Mais, si les médecins doivent remettre toutes les données  (informatisées ou non), du dossier le concernant, à un patient qui en fait la demande, ils peuvent – et doivent – en garder copie dans le cadre de leur responsabilité contractuelle. En effet, un médecin a besoin de ces informations, non seulement pour prendre en charge son patient, mais aussi pour justifier de ses décisions et, s’il est mis en cause, construire l’argumentaire de sa défense et répondre aux éventuelles expertises diligentées par les juges.

On le voit bien, le dossier médical s’adapte aux exigences nouvelles de la médecine en termes de qualité, de sécurité et de continuité des soins, mais aussi en tant que support pour la recherche, l’enseignement et la santé publique. La question, qui demeure non tranchée, est de savoir en quoi l’informatisation du dossier peut-être bénéfique pour le patient, en termes de choix de santé ? Ce n’est pas la multiplicité des échanges informatiques qui rend l’information plus riche et plus pertinente. La qualité des informations échangées dépend de celle des informations produites à la source, c’est-à-dire des données recueillies dans les dossiers médicaux, des modes d’expression et des modalités de saisie. L’informatisation doit  avoir comme priorité l’amélioration de la qualité des dossiers, pour accroître la qualité des soins individuels.  Ceci renvoie donc à la question centrale, à savoir, jusqu’où la société est-elle prête à s’investir pour que les professionnels de santé aient le temps et les moyens de se consacrer à la tenue de dossiers médicaux de qualité. Ce n’est pas la technologie seule qui peut répondre à la nécessité de l’amélioration de l’information des patients. Cela nécessite d’accepter un réinvestissement sur les questions de relation et de temps nécessaire à une prise en charge efficace des personnes malades.

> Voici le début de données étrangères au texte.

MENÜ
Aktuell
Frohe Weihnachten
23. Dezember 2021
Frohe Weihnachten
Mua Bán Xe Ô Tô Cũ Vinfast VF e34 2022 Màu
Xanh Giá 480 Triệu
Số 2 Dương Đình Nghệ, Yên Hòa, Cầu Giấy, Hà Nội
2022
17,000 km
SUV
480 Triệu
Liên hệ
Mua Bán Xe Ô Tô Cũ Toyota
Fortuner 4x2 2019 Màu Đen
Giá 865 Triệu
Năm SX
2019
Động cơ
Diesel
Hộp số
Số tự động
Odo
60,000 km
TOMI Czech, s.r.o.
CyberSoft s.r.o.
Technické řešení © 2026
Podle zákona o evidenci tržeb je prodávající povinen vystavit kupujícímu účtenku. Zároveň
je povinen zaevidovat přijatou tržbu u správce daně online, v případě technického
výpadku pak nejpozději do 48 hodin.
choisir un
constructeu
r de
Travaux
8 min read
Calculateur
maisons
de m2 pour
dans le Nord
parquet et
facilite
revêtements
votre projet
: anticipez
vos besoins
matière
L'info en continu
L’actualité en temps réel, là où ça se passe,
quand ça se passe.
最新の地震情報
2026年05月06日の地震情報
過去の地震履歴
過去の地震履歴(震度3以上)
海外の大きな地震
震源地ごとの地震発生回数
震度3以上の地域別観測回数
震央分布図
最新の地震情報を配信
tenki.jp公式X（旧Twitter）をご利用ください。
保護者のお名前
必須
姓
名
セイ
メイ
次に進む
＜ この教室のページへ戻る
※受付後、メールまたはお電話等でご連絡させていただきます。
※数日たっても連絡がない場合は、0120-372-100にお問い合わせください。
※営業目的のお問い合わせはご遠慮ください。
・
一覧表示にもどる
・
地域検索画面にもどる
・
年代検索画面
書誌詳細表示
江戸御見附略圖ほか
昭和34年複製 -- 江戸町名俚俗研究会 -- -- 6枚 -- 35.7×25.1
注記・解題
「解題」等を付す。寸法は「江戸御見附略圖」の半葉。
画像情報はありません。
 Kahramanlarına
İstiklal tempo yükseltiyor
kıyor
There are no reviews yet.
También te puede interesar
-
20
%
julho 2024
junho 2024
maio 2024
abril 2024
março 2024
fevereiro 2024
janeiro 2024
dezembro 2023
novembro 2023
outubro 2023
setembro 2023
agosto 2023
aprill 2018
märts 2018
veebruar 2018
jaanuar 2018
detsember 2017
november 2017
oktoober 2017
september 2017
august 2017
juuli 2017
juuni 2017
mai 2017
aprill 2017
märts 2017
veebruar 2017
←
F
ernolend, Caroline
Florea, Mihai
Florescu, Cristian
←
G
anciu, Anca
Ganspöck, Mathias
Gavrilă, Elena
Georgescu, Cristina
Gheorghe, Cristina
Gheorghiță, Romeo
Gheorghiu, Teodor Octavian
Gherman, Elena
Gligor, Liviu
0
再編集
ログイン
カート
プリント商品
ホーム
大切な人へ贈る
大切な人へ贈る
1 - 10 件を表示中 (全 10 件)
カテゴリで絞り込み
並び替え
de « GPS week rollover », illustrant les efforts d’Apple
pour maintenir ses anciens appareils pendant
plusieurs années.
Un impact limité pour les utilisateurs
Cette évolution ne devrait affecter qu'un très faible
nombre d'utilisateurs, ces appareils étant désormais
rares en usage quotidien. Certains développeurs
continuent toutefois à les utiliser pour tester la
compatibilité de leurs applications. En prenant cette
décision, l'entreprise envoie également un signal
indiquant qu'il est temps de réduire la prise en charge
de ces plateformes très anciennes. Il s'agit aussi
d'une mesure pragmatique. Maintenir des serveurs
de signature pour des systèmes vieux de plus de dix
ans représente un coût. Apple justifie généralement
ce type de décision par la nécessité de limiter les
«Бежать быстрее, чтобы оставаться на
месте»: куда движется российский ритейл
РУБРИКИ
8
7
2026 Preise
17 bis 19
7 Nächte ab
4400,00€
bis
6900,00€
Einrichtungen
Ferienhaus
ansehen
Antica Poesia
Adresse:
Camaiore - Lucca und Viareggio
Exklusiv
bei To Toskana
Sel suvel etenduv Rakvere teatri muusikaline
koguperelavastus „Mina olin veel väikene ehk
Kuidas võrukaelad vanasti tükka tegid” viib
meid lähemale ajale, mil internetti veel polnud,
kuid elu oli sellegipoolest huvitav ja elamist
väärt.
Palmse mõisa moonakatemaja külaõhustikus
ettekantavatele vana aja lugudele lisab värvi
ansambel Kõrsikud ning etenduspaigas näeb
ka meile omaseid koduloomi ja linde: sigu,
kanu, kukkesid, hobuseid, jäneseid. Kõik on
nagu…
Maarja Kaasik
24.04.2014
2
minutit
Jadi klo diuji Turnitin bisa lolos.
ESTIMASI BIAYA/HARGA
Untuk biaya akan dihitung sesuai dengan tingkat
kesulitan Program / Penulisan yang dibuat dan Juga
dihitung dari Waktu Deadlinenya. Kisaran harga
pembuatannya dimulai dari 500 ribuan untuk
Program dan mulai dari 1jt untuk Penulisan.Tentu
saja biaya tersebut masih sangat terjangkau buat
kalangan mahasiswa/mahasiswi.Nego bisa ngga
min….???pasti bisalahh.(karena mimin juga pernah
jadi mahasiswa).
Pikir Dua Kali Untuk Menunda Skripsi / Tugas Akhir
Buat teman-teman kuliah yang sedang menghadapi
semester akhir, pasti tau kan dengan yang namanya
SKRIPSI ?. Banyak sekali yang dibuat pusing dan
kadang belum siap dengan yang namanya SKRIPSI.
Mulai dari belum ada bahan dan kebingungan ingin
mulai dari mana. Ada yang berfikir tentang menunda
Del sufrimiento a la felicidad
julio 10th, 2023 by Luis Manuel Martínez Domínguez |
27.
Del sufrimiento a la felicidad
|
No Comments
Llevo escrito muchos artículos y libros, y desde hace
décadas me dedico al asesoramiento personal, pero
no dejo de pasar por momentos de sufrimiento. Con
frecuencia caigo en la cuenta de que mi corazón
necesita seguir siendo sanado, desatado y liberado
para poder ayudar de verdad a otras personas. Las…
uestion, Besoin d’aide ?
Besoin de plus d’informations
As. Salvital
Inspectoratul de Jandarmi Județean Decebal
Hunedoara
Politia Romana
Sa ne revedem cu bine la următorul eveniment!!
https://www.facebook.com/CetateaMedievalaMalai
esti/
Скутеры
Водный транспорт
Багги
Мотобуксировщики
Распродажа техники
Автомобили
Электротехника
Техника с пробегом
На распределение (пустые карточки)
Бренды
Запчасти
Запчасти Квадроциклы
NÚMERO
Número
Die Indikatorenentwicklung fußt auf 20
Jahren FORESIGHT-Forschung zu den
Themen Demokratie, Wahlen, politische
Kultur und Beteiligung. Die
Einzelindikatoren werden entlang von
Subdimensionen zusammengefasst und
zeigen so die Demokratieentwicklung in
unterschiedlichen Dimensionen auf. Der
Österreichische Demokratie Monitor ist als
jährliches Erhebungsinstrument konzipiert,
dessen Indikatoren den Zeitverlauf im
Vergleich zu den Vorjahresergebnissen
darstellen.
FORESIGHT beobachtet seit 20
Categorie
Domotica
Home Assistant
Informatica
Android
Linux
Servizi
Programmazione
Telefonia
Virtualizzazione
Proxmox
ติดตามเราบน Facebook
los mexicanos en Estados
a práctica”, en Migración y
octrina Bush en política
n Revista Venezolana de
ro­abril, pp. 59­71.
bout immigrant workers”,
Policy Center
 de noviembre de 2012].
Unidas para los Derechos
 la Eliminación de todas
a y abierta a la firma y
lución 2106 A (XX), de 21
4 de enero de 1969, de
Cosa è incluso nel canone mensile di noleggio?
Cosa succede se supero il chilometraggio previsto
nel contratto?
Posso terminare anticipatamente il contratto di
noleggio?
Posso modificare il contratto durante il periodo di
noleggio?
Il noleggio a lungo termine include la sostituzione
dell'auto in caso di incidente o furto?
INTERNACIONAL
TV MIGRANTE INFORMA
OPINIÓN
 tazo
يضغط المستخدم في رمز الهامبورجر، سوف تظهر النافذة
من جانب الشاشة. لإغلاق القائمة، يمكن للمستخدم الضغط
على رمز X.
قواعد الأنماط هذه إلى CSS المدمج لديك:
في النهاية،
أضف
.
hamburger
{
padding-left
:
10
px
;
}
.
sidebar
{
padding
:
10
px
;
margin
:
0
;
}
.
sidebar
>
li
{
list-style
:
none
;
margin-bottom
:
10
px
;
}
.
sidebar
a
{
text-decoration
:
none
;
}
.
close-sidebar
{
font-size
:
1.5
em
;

Enfin, il ne faut pas se cacher que l’informatisation du dossier, conjuguée au droit de libre accès du patient à son dossier, externalise le dossier hors de la relation médecin-patient, fragilisant ainsi, potentiellement, le maintien du secret médical. Informer le patient sur ce risque est essentiel, afin qu’il ne soit pas l’instrument involontaire, par négligence ou insuffisance d’information, de la violation de ce secret.